Je comprends tout à fait l’esprit et le sens de votre démarche, ma chère collègue, mais je ne partage pas totalement la conclusion à laquelle vous arrivez. C’est pourquoi j’émets, au nom de la commission, un avis défavorable.

M. le président. Quel est l’avis du Gouvernement ?

M. Manuel Valls, ministre. Le projet de loi serait dépourvu de cohérence si, parallèlement à la suppression du délit de séjour irrégulier, il interdisait, du fait de la suppression que vous proposez, madame Assassi, le contrôle administratif de la régularité du séjour.

L’équilibre du texte exige le maintien de cette procédure autonome de vérification, indépendante des contrôles d’identité diligentés à la demande de l’autorité judiciaire.

Nous sommes donc défavorables à cet amendement.

M. le président. Je mets aux voix l'amendement n° 6.

(L'amendement n’est pas adopté.)

M. le président. L'amendement n° 27, présenté par le Gouvernement, est ainsi libellé :

Après l'alinéa 2

Insérer un alinéa ainsi rédigé :

« ...° Au premier alinéa, les mots : “de nationalité étrangère” sont remplacés par les mots : “dont la nationalité étrangère peut être déduite d'éléments objectifs extérieurs à la personne même de l'intéressé” ;

La parole est à M. le ministre.

M. Manuel Valls, ministre. Cet amendement vise à répondre à la question importante des critères auxquels ont recours les forces de l’ordre lorsqu’elles vérifient, en dehors du contrôle d’identité, le droit au séjour des personnes étrangères.

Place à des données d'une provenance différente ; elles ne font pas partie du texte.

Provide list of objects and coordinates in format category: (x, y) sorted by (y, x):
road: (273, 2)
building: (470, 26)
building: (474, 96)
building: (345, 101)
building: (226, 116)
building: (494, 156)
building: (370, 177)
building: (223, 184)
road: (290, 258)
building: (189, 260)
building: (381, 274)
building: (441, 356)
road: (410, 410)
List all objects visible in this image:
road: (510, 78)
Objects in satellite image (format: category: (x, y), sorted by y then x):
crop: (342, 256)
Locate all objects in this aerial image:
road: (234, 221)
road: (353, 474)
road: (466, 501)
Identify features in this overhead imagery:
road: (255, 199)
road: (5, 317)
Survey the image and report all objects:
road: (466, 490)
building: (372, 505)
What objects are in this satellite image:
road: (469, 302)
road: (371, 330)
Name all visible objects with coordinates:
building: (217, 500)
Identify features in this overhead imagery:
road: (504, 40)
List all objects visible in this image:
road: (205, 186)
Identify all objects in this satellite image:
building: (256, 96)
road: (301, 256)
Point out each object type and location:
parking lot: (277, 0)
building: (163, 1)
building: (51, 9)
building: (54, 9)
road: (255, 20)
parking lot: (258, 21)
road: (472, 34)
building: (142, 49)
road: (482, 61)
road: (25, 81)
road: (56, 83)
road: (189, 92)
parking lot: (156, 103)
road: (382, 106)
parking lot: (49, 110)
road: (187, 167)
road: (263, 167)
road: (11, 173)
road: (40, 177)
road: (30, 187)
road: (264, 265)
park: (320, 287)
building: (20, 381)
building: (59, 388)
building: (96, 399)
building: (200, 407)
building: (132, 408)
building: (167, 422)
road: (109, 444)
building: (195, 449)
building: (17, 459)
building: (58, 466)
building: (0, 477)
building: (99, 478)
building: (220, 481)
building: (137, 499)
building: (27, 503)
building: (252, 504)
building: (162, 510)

Il a parfois été reproché à ce contrôle d’être exécuté « au faciès » et de viser ainsi une partie de la population, des Français ou des étrangers en situation régulière, qui ne doivent pas subir, simplement du fait de leur apparence, des contrôles si réguliers qu’ils en deviennent stigmatisants ou insultants.

Il s’agit d’un problème constaté par les élus et les associations, et qui pèse aussi sur le travail de la police et de la gendarmerie.

En vue de le résoudre, cet amendement inscrit dans la loi une solution arrêtée par la Cour de cassation : la vérification des titres de séjour opérée en application de l’article L. 611-1 du code de l’entrée et du séjour des étrangers doit reposer sur des éléments objectifs extérieurs à la personne même de l’intéressé.

Ces deux critères, objectivité et extériorité à la personne de l’intéressé, doivent permettre d’assurer que sont exclues les appréciations ou perceptions subjectives telles que la couleur de peau ou l’apparence. Ils n’interdisent pas tout contrôle, comme le révèle une jurisprudence abondante : le fait de sortir d’une voiture immatriculée à l’étranger constitue, par exemple, un critère accepté.

Cet amendement vise donc à inscrire dans la loi des critères qui ont fait leurs preuves et qui n’interdisent pas toute action des forces de l’ordre. À défaut, on risquerait de les désarmer totalement dans un travail de terrain qui nécessite du discernement, certes, mais, en même temps, un tant soit peu d’action.

Le but de l’amendement n’est donc pas de bouleverser le droit positif mais de le consolider, de le réaffirmer. Au-delà, cette inscription dans le CESEDA contribuera à l’œuvre de pédagogie et de conviction dont nous avons besoin pour renforcer nos propres valeurs.

À l’article 4, un autre amendement sera présenté par le Gouvernement, qui vise à introduire dans l’article 67 quater du code des douanes la même formule tirée de la jurisprudence de la Cour de cassation.

Soyons conscients de la difficulté du travail des forces de l’ordre dans ce registre de la lutte contre l’immigration irrégulière. Je crois que vous pourrez en convenir, régler ce problème-là n’est pas l’obsession des policiers et des gendarmes, surtout si l’on sort de la politique du chiffre. Il s’agit simplement de leur fournir un appui dans la lutte contre l’immigration irrégulière et de consolider la politique du Gouvernement en la matière.